▶ Texto seleccionado:
╭──
Santo Tomás: «igualmente ha de decirse que Cristo padeció por caridad o por obediencia, pues los preceptos de la caridad los cumplió por obediencia, o fue obediente por amor al Padre, que le daba esos preceptos» (STh III,47,2 ad 3m).



-La primacía de la obediencia en la vida espiritual va unida a la primacía de la caridad y de la prudencia. Cada una tiene primacía en su campo propio. De hecho, la reina indiscutible de las virtudes, la caridad, no es virtud si se ejercita contra la prudencia o contra la obediencia: debe sujetarse a ellas en su ejercicio concreto.



Santo Tomás: «Todas las obras de las virtudes no son meritorias ante Dios sino cuando son hechas para obedecerle.Pues si uno padeciera hasta el martirio, o diera a los pobres todos sus bienes, si no lo ordenara al cumplimiento de la voluntad divina, lo cual pertenece directamente a la obediencia, no tendría ningún mérito: sería como si todo eso lo hiciera sin caridad (1Cor 13,1-3). No puede haber caridad sin obediencia» (STh II-II, 104,3).
╰──
▶ Conjunto de datos:
╭──
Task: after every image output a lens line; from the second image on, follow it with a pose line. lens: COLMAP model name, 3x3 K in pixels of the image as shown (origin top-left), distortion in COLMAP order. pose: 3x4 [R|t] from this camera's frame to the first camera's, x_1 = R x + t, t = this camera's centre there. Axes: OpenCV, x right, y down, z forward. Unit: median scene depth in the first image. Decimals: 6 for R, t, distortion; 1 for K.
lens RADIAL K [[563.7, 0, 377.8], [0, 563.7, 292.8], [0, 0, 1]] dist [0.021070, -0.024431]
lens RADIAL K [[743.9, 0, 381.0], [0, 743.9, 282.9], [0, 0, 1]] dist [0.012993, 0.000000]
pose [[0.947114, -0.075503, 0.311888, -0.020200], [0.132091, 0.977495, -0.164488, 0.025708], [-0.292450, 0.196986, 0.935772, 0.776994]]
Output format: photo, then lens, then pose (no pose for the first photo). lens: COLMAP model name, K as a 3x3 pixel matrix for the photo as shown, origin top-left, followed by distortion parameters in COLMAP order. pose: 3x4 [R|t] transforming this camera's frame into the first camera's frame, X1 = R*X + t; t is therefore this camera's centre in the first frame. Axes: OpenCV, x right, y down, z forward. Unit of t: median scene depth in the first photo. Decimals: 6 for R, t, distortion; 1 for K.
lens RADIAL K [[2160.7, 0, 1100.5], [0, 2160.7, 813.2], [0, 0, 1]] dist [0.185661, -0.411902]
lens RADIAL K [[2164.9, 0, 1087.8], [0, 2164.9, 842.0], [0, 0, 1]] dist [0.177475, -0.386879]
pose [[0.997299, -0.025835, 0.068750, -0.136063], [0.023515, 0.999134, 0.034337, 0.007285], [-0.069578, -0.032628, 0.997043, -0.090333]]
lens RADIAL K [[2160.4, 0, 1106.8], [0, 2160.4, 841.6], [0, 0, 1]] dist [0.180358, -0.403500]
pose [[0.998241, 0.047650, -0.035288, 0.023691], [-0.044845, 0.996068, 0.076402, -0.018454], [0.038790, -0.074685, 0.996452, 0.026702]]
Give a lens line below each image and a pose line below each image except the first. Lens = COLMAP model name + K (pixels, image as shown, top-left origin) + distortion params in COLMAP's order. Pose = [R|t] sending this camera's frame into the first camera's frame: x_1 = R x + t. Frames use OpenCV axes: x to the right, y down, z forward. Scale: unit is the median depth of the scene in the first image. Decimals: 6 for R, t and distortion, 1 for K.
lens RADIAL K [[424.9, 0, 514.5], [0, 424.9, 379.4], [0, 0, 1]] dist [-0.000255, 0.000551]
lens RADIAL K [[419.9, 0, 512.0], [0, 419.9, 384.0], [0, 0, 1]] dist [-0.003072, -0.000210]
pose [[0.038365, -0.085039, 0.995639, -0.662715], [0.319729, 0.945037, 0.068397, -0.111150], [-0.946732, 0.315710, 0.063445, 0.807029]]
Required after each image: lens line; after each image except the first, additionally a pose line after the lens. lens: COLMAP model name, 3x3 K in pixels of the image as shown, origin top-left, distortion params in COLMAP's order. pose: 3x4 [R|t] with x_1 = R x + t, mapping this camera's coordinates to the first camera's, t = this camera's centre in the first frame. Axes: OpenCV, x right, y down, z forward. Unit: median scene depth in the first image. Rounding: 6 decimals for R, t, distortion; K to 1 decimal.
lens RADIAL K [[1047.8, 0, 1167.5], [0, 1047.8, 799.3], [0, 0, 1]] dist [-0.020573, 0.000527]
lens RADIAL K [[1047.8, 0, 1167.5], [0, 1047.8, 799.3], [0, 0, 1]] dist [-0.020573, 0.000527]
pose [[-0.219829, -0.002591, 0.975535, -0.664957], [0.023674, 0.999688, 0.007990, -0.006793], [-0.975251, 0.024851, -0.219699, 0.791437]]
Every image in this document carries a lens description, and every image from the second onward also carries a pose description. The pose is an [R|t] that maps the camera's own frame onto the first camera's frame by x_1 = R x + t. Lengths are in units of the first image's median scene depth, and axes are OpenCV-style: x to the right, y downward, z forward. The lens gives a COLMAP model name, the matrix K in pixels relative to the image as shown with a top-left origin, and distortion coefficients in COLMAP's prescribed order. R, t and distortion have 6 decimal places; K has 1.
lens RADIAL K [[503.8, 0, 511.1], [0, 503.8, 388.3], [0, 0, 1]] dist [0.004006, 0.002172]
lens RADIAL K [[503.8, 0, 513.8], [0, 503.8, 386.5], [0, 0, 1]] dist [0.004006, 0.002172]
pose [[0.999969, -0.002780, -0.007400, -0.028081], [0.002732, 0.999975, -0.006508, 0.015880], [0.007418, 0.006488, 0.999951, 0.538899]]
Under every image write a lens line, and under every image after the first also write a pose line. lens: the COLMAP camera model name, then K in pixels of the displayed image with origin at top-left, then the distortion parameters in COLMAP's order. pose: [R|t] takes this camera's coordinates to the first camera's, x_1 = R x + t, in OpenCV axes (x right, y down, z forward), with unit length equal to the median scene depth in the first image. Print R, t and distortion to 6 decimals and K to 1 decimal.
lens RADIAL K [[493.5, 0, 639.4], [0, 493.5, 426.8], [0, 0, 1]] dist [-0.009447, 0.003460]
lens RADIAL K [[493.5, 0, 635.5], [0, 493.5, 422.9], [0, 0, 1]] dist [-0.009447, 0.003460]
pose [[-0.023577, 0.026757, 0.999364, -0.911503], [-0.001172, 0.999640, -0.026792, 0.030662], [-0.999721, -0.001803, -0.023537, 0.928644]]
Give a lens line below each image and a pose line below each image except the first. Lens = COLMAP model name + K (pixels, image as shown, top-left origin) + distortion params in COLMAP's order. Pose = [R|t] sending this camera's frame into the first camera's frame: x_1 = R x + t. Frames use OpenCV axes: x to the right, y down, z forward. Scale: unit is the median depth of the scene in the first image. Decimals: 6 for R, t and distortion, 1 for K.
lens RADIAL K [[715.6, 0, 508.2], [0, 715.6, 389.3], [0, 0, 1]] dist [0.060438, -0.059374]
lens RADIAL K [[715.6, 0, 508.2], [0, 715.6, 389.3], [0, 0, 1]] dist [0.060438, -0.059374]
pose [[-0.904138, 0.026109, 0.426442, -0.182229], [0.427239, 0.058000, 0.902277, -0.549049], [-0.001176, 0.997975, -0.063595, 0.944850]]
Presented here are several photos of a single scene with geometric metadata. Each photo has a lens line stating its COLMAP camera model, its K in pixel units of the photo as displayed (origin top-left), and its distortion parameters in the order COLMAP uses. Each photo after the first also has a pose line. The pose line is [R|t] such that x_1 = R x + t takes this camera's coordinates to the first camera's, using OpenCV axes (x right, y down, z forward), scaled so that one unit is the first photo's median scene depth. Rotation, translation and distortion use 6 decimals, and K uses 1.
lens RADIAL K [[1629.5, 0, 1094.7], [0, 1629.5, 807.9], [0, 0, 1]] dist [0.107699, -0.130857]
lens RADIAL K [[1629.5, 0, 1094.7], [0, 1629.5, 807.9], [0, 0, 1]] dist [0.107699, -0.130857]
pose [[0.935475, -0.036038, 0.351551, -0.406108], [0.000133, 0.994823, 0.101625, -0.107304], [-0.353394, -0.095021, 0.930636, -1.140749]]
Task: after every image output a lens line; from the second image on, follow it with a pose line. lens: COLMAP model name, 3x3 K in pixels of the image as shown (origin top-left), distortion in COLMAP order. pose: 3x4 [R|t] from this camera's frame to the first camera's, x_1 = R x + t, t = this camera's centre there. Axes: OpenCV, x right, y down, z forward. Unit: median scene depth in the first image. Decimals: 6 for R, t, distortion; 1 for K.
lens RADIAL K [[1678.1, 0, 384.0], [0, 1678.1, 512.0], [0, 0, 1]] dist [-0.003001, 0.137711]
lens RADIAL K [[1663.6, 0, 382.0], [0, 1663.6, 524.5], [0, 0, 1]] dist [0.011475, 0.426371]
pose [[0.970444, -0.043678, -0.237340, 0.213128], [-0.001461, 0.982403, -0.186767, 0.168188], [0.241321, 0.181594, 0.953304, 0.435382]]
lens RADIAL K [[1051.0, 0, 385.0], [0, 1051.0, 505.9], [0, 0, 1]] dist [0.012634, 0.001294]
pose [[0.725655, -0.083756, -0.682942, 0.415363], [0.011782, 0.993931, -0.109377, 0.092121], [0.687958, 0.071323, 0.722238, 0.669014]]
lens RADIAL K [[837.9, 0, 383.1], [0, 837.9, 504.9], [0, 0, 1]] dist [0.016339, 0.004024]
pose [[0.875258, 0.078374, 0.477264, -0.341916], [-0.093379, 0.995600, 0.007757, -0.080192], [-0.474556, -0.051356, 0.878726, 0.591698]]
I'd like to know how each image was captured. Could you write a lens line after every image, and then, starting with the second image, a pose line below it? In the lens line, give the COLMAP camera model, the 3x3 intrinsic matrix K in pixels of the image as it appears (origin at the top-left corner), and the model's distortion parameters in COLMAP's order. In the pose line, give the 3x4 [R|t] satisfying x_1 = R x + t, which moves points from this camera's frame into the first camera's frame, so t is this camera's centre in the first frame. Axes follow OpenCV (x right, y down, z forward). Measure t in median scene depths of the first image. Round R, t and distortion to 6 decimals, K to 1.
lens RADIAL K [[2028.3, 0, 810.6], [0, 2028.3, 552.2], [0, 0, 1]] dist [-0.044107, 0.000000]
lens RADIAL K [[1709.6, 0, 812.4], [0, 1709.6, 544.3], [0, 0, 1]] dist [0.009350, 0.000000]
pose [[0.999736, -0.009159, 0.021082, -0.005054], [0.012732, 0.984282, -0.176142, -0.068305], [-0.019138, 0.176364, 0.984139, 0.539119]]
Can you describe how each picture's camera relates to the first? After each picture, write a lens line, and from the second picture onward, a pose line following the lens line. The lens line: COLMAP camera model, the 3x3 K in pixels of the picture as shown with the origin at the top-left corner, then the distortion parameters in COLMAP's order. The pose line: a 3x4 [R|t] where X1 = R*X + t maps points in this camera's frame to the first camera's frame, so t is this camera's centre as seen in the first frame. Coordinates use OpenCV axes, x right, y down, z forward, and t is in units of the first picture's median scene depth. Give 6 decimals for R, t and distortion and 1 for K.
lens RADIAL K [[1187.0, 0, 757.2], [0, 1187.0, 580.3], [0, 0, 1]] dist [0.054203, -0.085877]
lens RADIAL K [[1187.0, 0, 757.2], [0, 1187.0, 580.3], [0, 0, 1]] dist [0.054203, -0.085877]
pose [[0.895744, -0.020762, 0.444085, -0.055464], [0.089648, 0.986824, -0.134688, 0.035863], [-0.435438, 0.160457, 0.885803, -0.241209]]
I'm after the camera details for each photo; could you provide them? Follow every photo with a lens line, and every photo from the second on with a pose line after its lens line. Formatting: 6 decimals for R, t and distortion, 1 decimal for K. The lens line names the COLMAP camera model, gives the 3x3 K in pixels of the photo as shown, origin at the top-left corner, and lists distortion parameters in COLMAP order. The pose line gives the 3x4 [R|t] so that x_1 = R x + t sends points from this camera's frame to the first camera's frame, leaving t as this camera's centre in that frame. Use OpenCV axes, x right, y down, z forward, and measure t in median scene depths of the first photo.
╰──
▶ Qué se pide:
- 1) Transcribe del texto sobre la obediencia y la caridad el pasaje que empieza con «-La primacía de» y sigue hasta «(STh II-II, 104,3).».
- 2) Traduce al inglés esta oración del texto sobre la obediencia y la caridad: «Cada una tiene primacía en su campo propio.»
- 3) Prosigue el texto sobre la obediencia y la caridad a partir de su última oración.

▶ Respuestas del ejercicio:
- 1)
-La primacía de la obediencia en la vida espiritual va unida a la primacía de la caridad y de la prudencia. Cada una tiene primacía en su campo propio. De hecho, la reina indiscutible de las virtudes, la caridad, no es virtud si se ejercita contra la prudencia o contra la obediencia: debe sujetarse a ellas en su ejercicio concreto.



Santo Tomás: «Todas las obras de las virtudes no son meritorias ante Dios sino cuando son hechas para obedecerle.Pues si uno padeciera hasta el martirio, o diera a los pobres todos sus bienes, si no lo ordenara al cumplimiento de la voluntad divina, lo cual pertenece directamente a la obediencia, no tendría ningún mérito: sería como si todo eso lo hiciera sin caridad (1Cor 13,1-3). No puede haber caridad sin obediencia» (STh II-II, 104,3).

- 2) Each one has primacy in its own field.

- 3)
-Siempre la Iglesia ha considerado la obediencia, con la caridad, la clave de la perfección cristiana. Es la obediencia la que hace espacio a Cristo en el cristiano por la abnegación, por la negación de sí mismo, como antes he recordado, perdiendo por ella su propia vida autónoma. También he recordado cómo, al comienzo de la vida monástica, cuando se va formulando más la doctrina espiritual, el monje, después de haberlo dejado todo, ponía todo su empeño en dejarse también a sí mismo, y para sujetar su voluntad en todo a la voluntad de Dios, se ayudaba por la obediencia a un guía y a una regla de vida.



Santo Tomás: de los tres votos tradicionales, «el voto de obedecer es el principal, porque por el voto de obediencia el hombre ofrece a Dios lo mayor que posee, su misma voluntad, que es más que su propio cuerpo, ofrecido a Dios por la continencia, y que es más que los bienes exteriores, ofrecidos a Dios por la pobreza» (STh II-II,186,8; Papa Juan XXII, bula Quorundam exigit 7-X-1317).



-Todos los grandes maestros de la espiritualidad cristiana, y concretamente los Fundadores de órdenes y congregaciones religiosas, conocieron y reconocieron esta primacía de la obediencia en los caminos de perfección.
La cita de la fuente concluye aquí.